2. Yakhūḍū يَخُوْضُوا (az-Zukhruf/43: 83)
Kata Yakhūḍū adalah fi‘il muḍāri‘ ḍamir jama‘ yang dibuang nūn dibelakangnya, yaitu dari khāḍa-yakhūḍu-khauḍa n yang berarti menyelam, tenggelam, masuk ke dalam air.
Seseorang yang masuk ke air yang dalam, kakinya tidak menyentuh dasar laut atau sungai tempat ia tercebur, sehingga ia tidak dapat berjalan karena ia tidak memiliki pijakan, akhirnya ia tenggelam.
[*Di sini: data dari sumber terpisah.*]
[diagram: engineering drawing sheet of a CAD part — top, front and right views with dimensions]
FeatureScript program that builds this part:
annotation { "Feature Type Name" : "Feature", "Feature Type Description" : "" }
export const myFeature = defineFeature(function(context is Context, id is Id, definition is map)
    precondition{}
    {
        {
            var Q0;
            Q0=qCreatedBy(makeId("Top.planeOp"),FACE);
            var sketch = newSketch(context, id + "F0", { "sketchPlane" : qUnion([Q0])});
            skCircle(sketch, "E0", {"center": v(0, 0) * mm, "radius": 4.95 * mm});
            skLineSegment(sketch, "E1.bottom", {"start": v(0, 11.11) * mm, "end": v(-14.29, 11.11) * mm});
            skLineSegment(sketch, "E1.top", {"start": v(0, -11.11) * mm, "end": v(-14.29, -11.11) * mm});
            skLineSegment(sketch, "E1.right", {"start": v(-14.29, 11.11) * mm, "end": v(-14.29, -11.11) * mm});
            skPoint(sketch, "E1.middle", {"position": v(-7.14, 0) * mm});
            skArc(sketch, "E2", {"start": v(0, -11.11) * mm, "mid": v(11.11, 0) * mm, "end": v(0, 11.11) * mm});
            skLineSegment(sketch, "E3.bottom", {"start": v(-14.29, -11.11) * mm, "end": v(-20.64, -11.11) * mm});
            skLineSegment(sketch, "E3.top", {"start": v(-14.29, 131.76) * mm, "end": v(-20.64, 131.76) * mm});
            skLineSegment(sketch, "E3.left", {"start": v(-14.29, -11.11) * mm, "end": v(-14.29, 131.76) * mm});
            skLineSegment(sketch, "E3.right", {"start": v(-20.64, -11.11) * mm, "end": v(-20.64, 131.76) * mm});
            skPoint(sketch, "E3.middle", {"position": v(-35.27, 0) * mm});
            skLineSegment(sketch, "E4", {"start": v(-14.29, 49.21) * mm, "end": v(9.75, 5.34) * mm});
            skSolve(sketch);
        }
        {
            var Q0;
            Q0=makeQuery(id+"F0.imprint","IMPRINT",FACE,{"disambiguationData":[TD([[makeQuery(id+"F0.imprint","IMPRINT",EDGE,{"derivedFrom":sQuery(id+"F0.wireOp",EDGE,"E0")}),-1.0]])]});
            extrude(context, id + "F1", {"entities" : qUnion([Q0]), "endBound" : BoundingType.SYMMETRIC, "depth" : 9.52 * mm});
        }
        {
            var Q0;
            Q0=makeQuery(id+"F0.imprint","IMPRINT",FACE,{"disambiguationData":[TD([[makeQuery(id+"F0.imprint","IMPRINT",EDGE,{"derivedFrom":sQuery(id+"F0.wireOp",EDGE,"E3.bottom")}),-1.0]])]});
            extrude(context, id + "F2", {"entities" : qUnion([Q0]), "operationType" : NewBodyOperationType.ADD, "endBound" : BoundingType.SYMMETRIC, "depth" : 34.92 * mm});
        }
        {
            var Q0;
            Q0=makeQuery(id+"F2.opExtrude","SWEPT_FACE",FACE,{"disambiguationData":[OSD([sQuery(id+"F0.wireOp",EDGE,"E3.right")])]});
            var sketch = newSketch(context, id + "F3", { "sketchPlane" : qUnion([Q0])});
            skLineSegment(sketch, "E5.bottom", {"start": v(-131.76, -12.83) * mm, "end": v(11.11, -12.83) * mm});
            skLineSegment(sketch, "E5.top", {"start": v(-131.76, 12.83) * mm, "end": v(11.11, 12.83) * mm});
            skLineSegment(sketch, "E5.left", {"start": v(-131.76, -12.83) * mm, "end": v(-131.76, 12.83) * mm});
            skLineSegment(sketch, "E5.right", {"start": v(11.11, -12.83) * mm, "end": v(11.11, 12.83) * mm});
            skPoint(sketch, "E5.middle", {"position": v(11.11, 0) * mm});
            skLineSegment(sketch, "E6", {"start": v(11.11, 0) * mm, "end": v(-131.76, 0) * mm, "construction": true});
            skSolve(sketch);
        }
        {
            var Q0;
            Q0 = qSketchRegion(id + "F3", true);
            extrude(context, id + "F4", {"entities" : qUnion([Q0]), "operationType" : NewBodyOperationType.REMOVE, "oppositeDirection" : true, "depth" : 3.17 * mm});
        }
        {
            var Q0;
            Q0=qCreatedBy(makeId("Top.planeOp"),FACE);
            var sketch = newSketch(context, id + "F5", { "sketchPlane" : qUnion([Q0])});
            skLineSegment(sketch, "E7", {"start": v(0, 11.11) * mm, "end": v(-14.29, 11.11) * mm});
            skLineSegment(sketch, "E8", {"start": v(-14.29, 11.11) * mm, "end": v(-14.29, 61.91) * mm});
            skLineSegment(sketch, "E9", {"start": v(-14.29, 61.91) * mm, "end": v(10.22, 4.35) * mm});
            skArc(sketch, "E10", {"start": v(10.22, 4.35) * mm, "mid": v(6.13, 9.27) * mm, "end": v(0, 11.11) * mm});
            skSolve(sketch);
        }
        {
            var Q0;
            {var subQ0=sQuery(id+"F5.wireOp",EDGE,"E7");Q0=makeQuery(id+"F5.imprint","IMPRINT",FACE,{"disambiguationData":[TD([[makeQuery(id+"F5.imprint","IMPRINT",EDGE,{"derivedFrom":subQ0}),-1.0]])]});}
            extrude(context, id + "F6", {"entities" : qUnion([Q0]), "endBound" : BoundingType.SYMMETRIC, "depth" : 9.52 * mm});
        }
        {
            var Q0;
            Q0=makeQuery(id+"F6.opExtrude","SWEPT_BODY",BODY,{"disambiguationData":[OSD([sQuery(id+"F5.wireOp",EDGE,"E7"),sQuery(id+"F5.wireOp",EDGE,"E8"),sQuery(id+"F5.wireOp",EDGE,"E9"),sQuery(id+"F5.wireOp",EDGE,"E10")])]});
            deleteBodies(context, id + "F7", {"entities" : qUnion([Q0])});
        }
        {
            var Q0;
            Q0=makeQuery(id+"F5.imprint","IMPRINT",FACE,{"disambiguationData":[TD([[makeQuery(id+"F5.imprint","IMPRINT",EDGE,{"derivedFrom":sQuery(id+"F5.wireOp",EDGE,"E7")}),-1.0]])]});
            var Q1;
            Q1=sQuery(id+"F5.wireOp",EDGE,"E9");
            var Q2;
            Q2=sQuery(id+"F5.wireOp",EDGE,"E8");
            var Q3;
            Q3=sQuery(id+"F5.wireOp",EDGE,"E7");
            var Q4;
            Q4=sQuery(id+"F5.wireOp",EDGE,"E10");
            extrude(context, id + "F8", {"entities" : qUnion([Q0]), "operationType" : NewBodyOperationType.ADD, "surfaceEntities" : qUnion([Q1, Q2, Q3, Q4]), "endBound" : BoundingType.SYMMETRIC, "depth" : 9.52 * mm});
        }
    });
Demikianlah keadaan orang musyrik yang melecehkan agama yang disebutkan dalam Surah az-Zukhruf ayat 83, ia berbicara dan bersikap tanpa dasar. Karena itu kata yakhūḍū pada umumnya tidak digunakan kecuali untuk makna pembicaraan dan sikap yang tidak berdasar.
Penggunaan kata yakhūḍū dalam menggambarkan sikap orang-orang musyrik itu mengisyaratkan bahwa kebanyakan pembicaraan mereka tidak berdasar, karena mereka jauh dari ketentuan dan tuntunan agama.